According to diabetes.org 25.8 million children and adults in the United States—8.3% of the population—have diabetes. Type 2 Diabetes is a lifelong disease that affects the way your body uses food for energy. This disease develops when the cells of the body become resistant to insulin and/or when the pancreas cannot make enough insulin resulting in high blood sugar levels.
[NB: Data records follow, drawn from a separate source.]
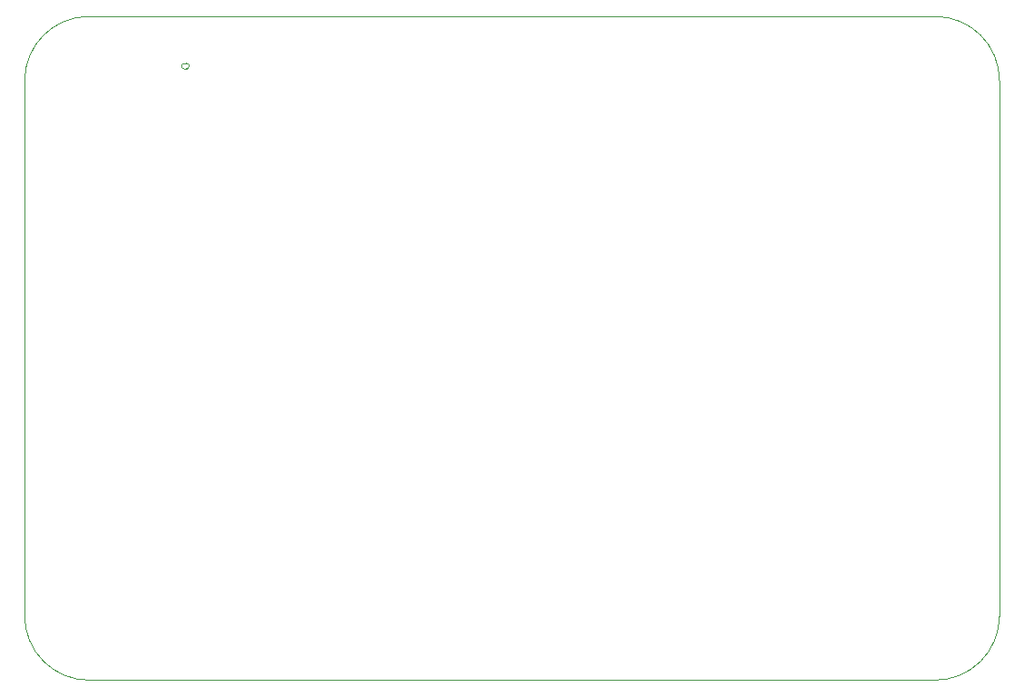
<source format=gm1>
%TF.GenerationSoftware,KiCad,Pcbnew,8.0.3*%
%TF.CreationDate,2026-02-06T01:26:45-05:00*%
%TF.ProjectId,FrostByte_IRCamera_PCB,46726f73-7442-4797-9465-5f495243616d,rev?*%
%TF.SameCoordinates,Original*%
%TF.FileFunction,Profile,NP*%
%FSLAX46Y46*%
G04 Gerber Fmt 4.6, Leading zero omitted, Abs format (unit mm)*
G04 Created by KiCad (PCBNEW 8.0.3) date 2026-02-06 01:26:45*
%MOMM*%
%LPD*%
G01*
G04 APERTURE LIST*
%TA.AperFunction,Profile*%
%ADD10C,0.050000*%
%TD*%
%TA.AperFunction,Profile*%
%ADD11C,0.010000*%
%TD*%
G04 APERTURE END LIST*
D10*
X104600000Y-72200000D02*
X183600000Y-72200000D01*
X98600000Y-128200000D02*
X98600000Y-78200000D01*
X98600000Y-78200000D02*
G75*
G02*
X104600000Y-72200000I6000000J0D01*
G01*
X183600000Y-72200000D02*
G75*
G02*
X189600000Y-78200000I0J-6000000D01*
G01*
X189600000Y-78200000D02*
X189600000Y-128200000D01*
X189600000Y-128200000D02*
G75*
G02*
X183600000Y-134200000I-6000000J0D01*
G01*
X104600000Y-134200000D02*
G75*
G02*
X98600000Y-128200000I0J6000000D01*
G01*
X104600000Y-134200000D02*
X183600000Y-134200000D01*
D11*
%TO.C,J6*%
X113500000Y-76575000D02*
X113700000Y-76575000D01*
X113700000Y-77095000D02*
X113500000Y-77095000D01*
X113240000Y-76835000D02*
G75*
G02*
X113500000Y-76575000I260000J0D01*
G01*
X113500000Y-77095000D02*
G75*
G02*
X113240000Y-76835000I0J260000D01*
G01*
X113700000Y-76575000D02*
G75*
G02*
X113960000Y-76835000I0J-260000D01*
G01*
X113960000Y-76835000D02*
G75*
G02*
X113700000Y-77095000I-260000J0D01*
G01*
%TD*%
M02*

</source>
Exenatide, also known as Byetta and Bydureon, is a drug meant to treat type 2 diabetes and is administered as a subcutaneous injection given twice daily any time within the 60 minutes before the first and last meal of the day. It belongs to the group of incretin mimetics that means that the drug acts like the natural hormone incretin by:
- encouraging the body to release insulin when your blood sugar level rises
- preventing your pancreas from producing too much glucagon
- slowing down the rate at which your stomach empties after eating
People that used Exenatide to treat type 2 diabetes have reported problems such as acute pancreatitis, impaired kidney dysfunction and thyroid cancer. In August 2008 were reported 4 deaths of Exenatide users from pancreatitis. On March 14, 2013, the U.S. Food and Drug Administration issued an Early Communication Report of possible increased risk of pancreatitis and increased risk of pre-cancerous findings of the pancreas.